Top 5 ADA Habits to Practice
Once again, remember to take it one step at a time and start developing the following good habits when creating virtual content:
- Add a title to documents.
- Use heading styles to organize content and provide an outline.
- Add alt text to images and graphics.
- Use columns or lists to format (not tables).
- Make sure that the text you display for a hyperlink is logical.
Extend Your Learning
Here are additional resources to support you in creating and using ADA-compliant content:
Universal Design for Learning (UDL)
Universal Design for Learning can be used to create content and materials that work for all learners. When designing a lesson, you need to include instructions, materials, and resources that are absolutely essential for some students, beneficial to some students, and are not detrimental to any students. For example, closed captions may be necessary for some students, may benefit others, and are not detrimental to any students. According to UDL guidelines, you need to provide multiple means of engagement, representation, and action and expression for students. So how might we do this in a virtual learning environment? Look at some of the following suggestions and think about ways you can start to incorporate UDL as you are creating your virtual-learning environment.
- Give students choices in how they complete activities, assignments, and assessments. Provide choices that allow all students to access content and demonstrate learning.
- Make assignments, activities, and assessments culturally relevant to your students.
- Allow for different amounts of time and length of assignments, activities, and assessments.
- Use applications that allow for options to increase or decrease sensory stimulation.
- Provide supports for students developing understanding and extensions for students who already have a deep understanding of content.
- Include ways for peers to collaborate. Here are a few examples of collaborative tools that are available:
- If having students work in groups, provide assigned roles with clear expectations.
- Communicate clear expectations in multiple formats.
- You can use written text, video, pictures, etc.
- Provide resources for dealing with frustration.
- Create a virtual calming corner, with links to calming videos and strategies.
- Model for students in different ways:
- Live virtual teaching
- Interactive presentations
- Make sure that students have access to examples and/or guidelines.
- Select applications and websites that allow students to adjust font size and contrasts while also being compatible with screen readers. Follow ADA guidelines as best as you can.
- Teach and review content-specific vocabulary in different ways.
- Post virtual anchor charts and provide clear expectations on how to access and use them.
- Provide culturally relevant graphics and background information.
- Can students see themselves in the online resources you provide and/or share?
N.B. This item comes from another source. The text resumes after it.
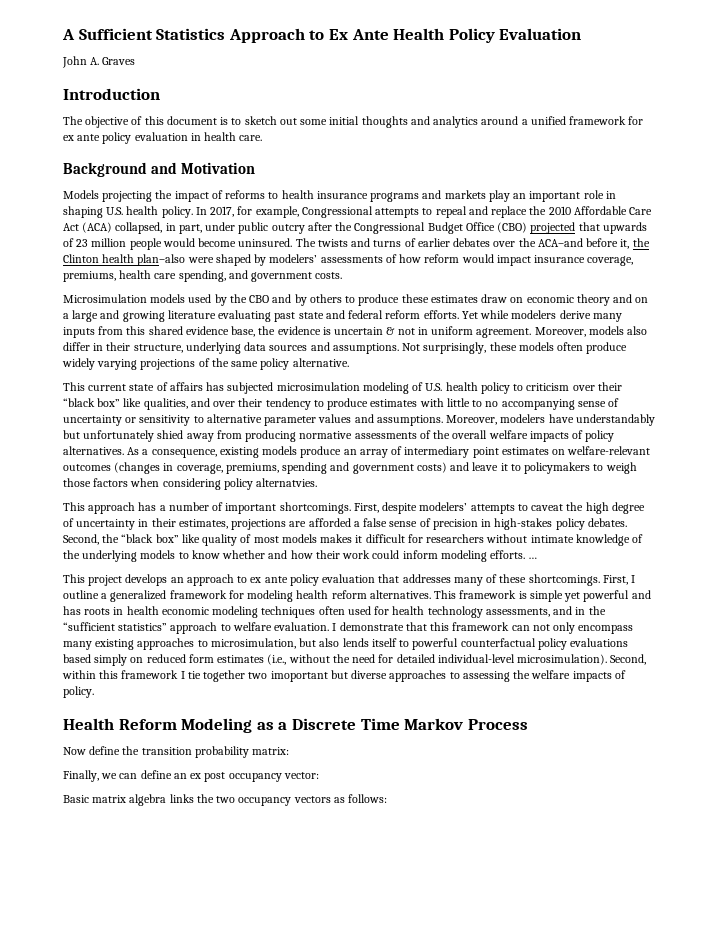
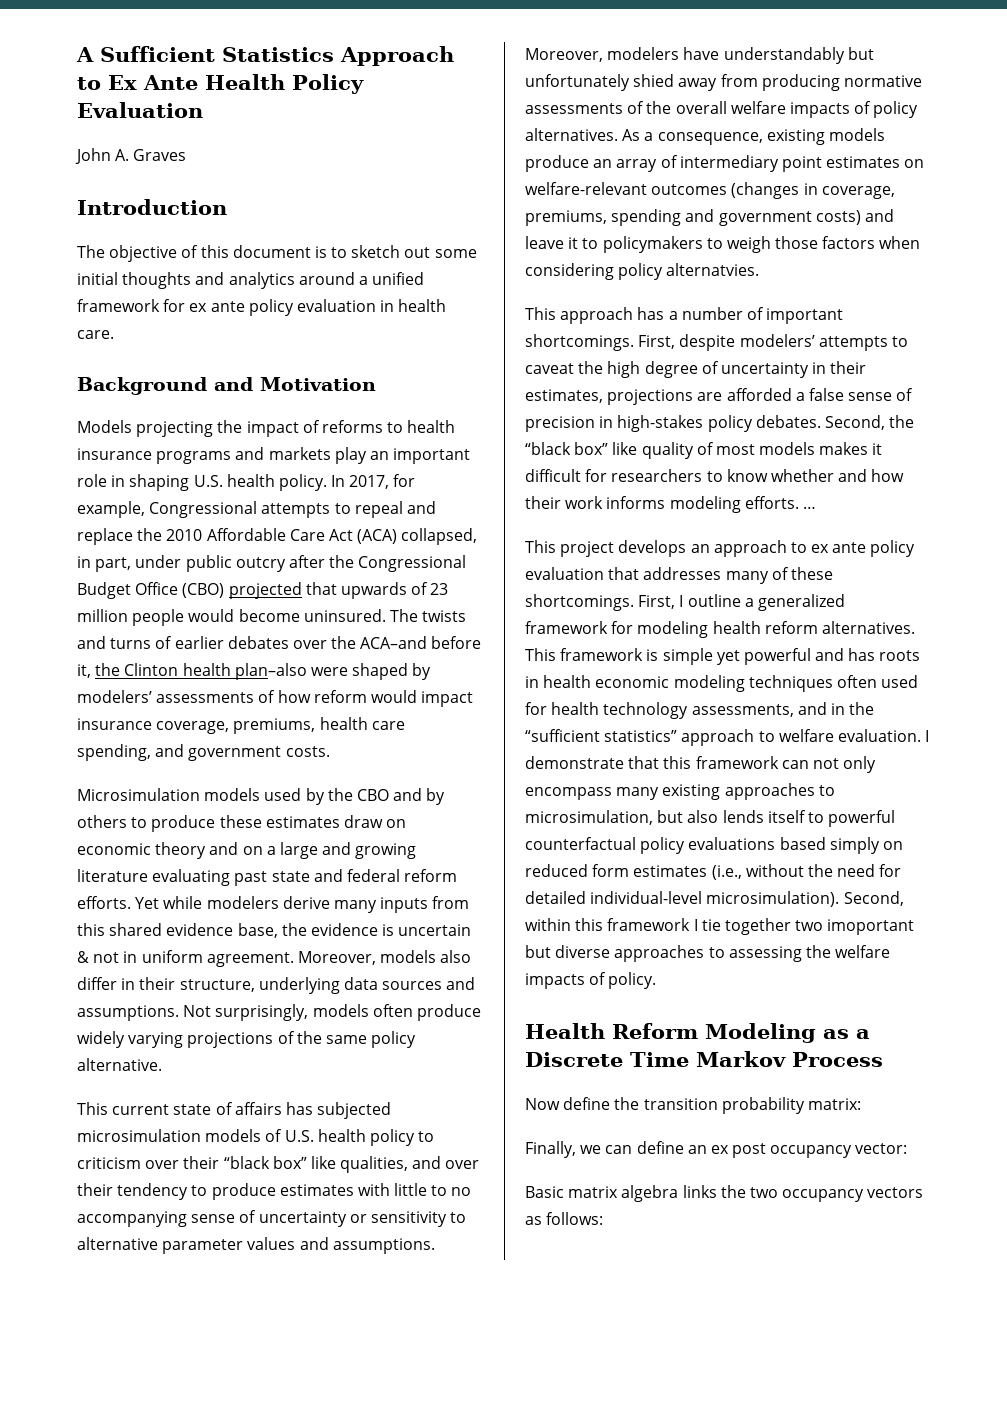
[489,342,517,351] these -> (309, 1012) none
[362,382,409,394] modeling -> [205,1129,262,1142] models
[486,534,644,546] [63,550,176,562] without intimate knowledge of the underlying models -> (703, 475) none
[372,550,438,559] could inform -> [606,496,666,509] informs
- Encourage students to ask questions and provide clear instructions on how to ask questions and receive feedback.
- Provide graphic organizers.
- You can use many of the graphic organizers discussed in our “Digital Focused Note-Taking: Strategies and Tools” section.
Action and Expression
- Provide templates for students to access and use.
- You can use many of the focused note-taking templates we shared in our “Digital Focused Note-Taking: Strategies and Tools” section.
- Incorporate the use of assistive technology.
- Find out more about this and tools you can use in our “Empowering Students With Accessibility Tools” section.
- Provide Sentence Stems when you can.
- If possible, provide physical manipulatives or suggest the use of physical manipulatives that students may have access to at home. You can also provide virtual manipulatives, like the ones from the Toy Theater Virtual Manipulatives.
- Have students set short-term and long-term goals and create time for students to check in with you, or other students, about their goals.
- Record and communicate student progress. Create planned checkpoints during the day, week, and/or month.
- Provide exemplars of projects, assessments, and assignments.
- Communicate very clear instructions on how students are expected to engage in their virtual-learning environment. How do they ask for help? How should they collaborate with others? How do they contact the teacher?